Due to prohibitions on civil and non-Orthodox weddings, 666,000 Israelis are unable to marry at all under Israeli law, the Knesset caucus on religion and state heard on Monday. Of these, 364,000 are immigrants from the former Soviet Union.
According to Hiddush, an advocacy group that presented a report on the subject to the caucus, these are Israelis who do not fit any state-recognized religious categories — Catholic, Muslim, Jewish, Druze, etc. — for which the state offers a publicly funded religious court system. Israel has no civil marriage.
This reality leads some 20 percent of Israeli couples to register their marriages abroad, Hiddush said.
The group quoted a survey that found some 70% of secular Israelis would choose to marry outside the Orthodox state rabbinate if they were legally allowed to do so.
“The rabbinate’s monopoly not only fails to contribute to preserving Judaism; it is a cause for the public’s hatred of Judaism, identifying [the religion] with dark zealotry,” said Rabbi Uri Regev, head of Hiddush.

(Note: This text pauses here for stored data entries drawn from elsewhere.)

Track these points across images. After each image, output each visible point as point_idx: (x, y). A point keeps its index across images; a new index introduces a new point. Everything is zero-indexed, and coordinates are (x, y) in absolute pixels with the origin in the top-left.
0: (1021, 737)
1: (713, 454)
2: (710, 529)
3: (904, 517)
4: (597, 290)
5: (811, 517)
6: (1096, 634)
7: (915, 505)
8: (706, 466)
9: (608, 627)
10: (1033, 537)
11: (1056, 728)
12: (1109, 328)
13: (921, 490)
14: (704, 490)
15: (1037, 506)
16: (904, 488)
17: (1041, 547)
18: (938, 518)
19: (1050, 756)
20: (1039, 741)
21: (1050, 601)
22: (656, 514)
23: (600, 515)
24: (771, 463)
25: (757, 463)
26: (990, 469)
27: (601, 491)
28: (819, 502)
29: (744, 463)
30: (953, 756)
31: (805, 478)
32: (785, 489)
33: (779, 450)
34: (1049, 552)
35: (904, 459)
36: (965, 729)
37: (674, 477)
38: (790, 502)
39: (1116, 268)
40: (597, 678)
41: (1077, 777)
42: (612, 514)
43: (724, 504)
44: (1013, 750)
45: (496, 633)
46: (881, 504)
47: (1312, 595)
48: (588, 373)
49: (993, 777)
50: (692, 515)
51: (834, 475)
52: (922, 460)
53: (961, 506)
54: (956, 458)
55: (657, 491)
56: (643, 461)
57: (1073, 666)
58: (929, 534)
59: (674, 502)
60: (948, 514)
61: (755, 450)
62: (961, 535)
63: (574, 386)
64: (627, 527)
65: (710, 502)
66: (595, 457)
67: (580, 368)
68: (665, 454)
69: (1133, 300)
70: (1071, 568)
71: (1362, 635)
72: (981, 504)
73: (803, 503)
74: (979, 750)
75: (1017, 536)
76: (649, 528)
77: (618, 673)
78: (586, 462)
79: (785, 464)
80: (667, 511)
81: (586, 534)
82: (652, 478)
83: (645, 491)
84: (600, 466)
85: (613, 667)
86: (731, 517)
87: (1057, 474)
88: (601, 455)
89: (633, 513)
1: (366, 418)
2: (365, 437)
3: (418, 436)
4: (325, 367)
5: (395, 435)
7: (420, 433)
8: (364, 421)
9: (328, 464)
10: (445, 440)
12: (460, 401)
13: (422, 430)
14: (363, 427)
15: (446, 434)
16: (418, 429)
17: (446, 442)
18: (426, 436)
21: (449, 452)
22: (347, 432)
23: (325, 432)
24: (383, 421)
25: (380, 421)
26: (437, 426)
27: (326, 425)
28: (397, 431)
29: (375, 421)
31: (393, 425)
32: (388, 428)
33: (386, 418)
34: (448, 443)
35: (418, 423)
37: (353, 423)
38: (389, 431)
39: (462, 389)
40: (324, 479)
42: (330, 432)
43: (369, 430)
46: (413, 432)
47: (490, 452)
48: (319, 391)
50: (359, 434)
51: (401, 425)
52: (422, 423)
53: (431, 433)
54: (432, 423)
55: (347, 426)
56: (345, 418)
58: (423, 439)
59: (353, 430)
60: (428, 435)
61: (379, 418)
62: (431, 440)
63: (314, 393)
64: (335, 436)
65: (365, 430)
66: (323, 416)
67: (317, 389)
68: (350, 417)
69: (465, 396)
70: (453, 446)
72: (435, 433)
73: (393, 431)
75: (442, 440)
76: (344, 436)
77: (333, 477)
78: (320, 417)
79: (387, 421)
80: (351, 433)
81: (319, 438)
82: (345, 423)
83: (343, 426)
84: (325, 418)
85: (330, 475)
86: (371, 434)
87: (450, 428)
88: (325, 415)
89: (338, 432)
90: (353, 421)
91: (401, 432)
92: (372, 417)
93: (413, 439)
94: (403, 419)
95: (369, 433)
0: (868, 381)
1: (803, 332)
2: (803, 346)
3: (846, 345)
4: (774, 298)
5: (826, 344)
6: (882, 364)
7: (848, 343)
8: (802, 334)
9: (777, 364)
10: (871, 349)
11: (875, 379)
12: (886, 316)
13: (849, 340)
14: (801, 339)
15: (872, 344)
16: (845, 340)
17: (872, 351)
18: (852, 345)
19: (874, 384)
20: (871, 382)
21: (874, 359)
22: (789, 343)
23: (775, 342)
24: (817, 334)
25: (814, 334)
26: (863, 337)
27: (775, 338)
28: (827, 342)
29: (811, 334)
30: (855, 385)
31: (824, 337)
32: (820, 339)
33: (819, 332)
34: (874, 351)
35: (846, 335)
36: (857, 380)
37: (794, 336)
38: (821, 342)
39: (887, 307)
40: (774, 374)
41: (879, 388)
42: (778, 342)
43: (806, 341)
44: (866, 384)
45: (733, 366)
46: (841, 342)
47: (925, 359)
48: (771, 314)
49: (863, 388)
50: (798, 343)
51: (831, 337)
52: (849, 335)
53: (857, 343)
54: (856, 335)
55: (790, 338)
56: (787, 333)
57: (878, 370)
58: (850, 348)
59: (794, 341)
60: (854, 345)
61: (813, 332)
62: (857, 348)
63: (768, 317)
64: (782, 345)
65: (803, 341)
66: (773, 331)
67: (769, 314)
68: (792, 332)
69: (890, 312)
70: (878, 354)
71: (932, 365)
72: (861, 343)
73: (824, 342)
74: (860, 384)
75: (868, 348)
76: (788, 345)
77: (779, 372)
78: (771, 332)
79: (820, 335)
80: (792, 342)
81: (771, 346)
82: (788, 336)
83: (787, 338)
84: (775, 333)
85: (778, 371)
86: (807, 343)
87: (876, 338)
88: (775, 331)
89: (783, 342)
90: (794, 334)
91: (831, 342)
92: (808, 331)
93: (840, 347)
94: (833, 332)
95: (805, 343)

Growing numbers of Israelis “wish to be free of the rabbinate’s shackles,” he said, adding that the “monopoly of the rabbinate” hurts Judaism because it “leads the general public to hate Judaism and identify it with dark, ugly extremism.”
In addition to many immigrants, those unable to wed in Israel — because civil and non-Orthodox Jewish weddings performed here are not legally recognized — include 284,000 gays and lesbians, 13,000 non-Orthodox converts to Judaism and various others, according to Hiddush.
A poll conducted for the group found that 64 percent of Jewish-Israelis support “official recognition of all types of marriage,” including same-sex partnerships.
Hiddush reported that only 45 countries in the world, most of them Muslim, have marriage policies as restrictive as Israel’s.
The figures are based on Central Bureau of Statistics numbers, a poll conducted by pollster Mina Tzemach for a religion-and-state advocacy group, and public opinion research by Smith Consulting, Hiddush said.